You know, every now and then, I like to look over previous editions of I Love Television™, and I can't help but say to myself, "GOD!!! This is soooo STOOPID!!!" Seriously--what a dumbass column I write! Every goddam week it's the same thing: "Big Brother... blah! Blah! BLAH!" "Tom Selleck's booshy moostache... blah! Blah! BLAH!" "Monkey, monkey, diaper gravy, poop chute, monkey, Touched on the Swimsuit Area by an Angel... blah! Blah! Blahdity-fawkin' BLAH!"

Now I may be wrong, but the one common ground all newspapers share is that they have NEWS in them. But what does my column contain? A bunch of grammatically impaired, coke-induced ramblings that have more to do with the shapely softness of my perfect posterior than actual news about TELEVISION! Which I believe is supposed to be my fawking JOB! See??? GOD!!!! I SUCK!!!!!

Well, starting TODAY, I will suck no more! I'm going to deliver actual television NEWS, and it will be straightforward, and it will be BORING. Just the way real news is supposed to be. No more monkey-monkey; no more poopy-chutey; no more gravy-gravy. Just straight-up NEWS... and it will be tedious, and you will LOVE IT!!!

Okay? OKAY. Now. Ahem. Today in television news, it was announced that former Xena: Warrior Princess star Lucy Lawless will be joining the long-running science-fiction television show The X-Files. This should make Lawless fans quite happy, since they are still madder than a tomcat with twisted testicles about the final episode of Xena, where Lawless was shot full of arrows and had her noggin lopped off [Goddammit! That's NOT "AP style!" Get it together, man!!]. Ahem.

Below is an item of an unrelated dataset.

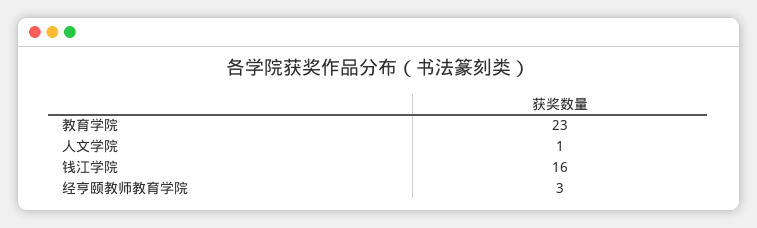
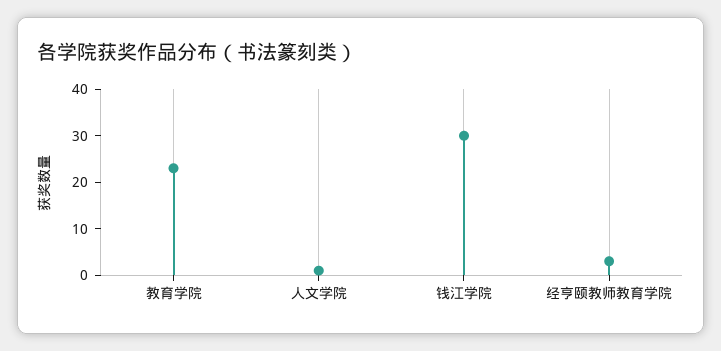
钱江学院: 16 -> 30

Fans of Xena are also intrigued by the notion of a possible "lesbian" subplot in The X-Files: In the show's season finale, Agent Monica Reyes (played by Annabeth Gish) was seen making what some might construe as amorous advances toward Agent Dana Scully. This has some fans thinking that about two seconds after the lesbo-riffic Xena and Annabeth see each other, they're gonna jump in the hot tub, slap a little carpet, and then... licky-lickity-boom-boom-DOWN! RRROOOOOWWRR! Pant-pant! Ah-OOOOOH-GAHHHHH!

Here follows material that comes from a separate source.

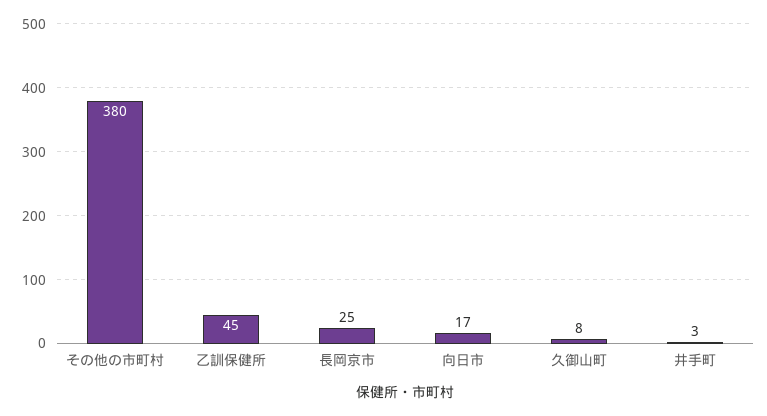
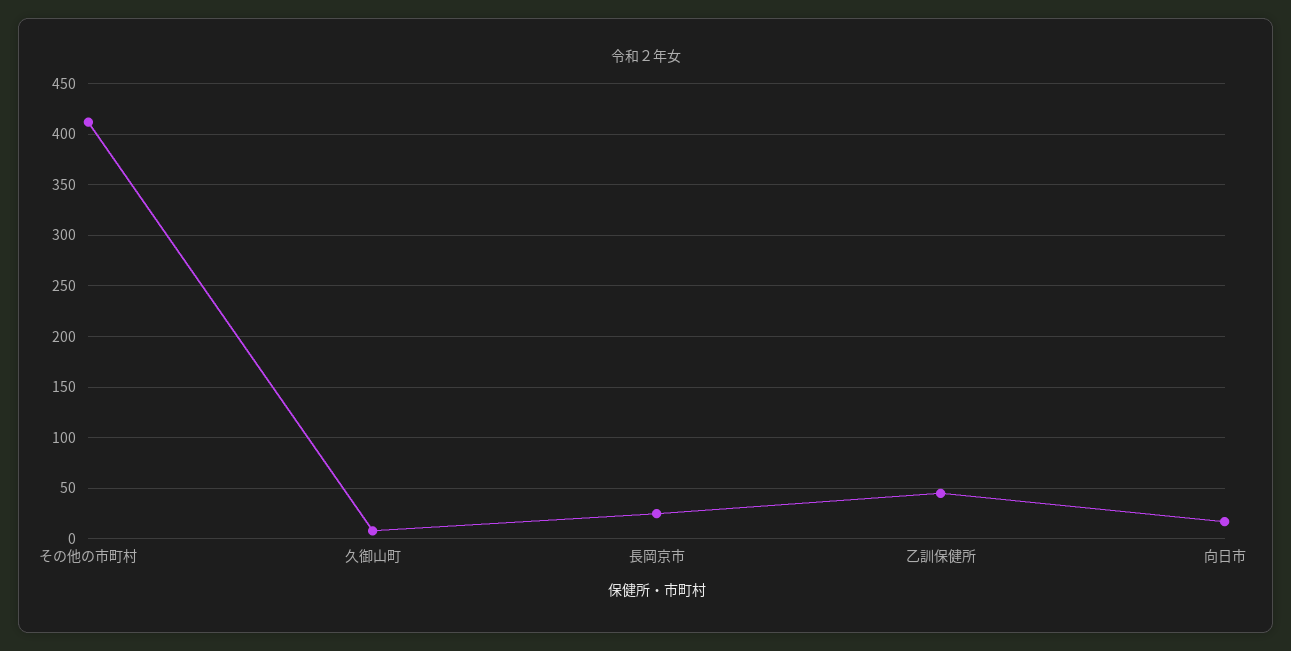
その他の市町村: 380 -> 410
井手町: 3 -> none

Excuse me. Yes. Okay. In other television-related news, the NBC network has been making great strides with its reality-based game show, Fear Factor. It is a show in which contestants perform various dangerous or grotesque acts in order to win a large cash prize. For example, a contestant might be dragged down a muddy street by horses, or covered in live rats. But according to executive producer Matt Kunitz, the show will add an even more surprising twist in the fall: celebrity contestants. Though no one has signed up yet, Kunitz has been talking to Mario Lopez (Saved by the Bell) and Ali Landry (who played Natalie in Felicity). He also hopes to book John Travolta and Tom Cruise. (SNORT!! Yeah, RIGHT!! The only way you're gonna get Tom Cruise on that dumbshit show is if you promise him those rats are gonna crawl up his ASS!!)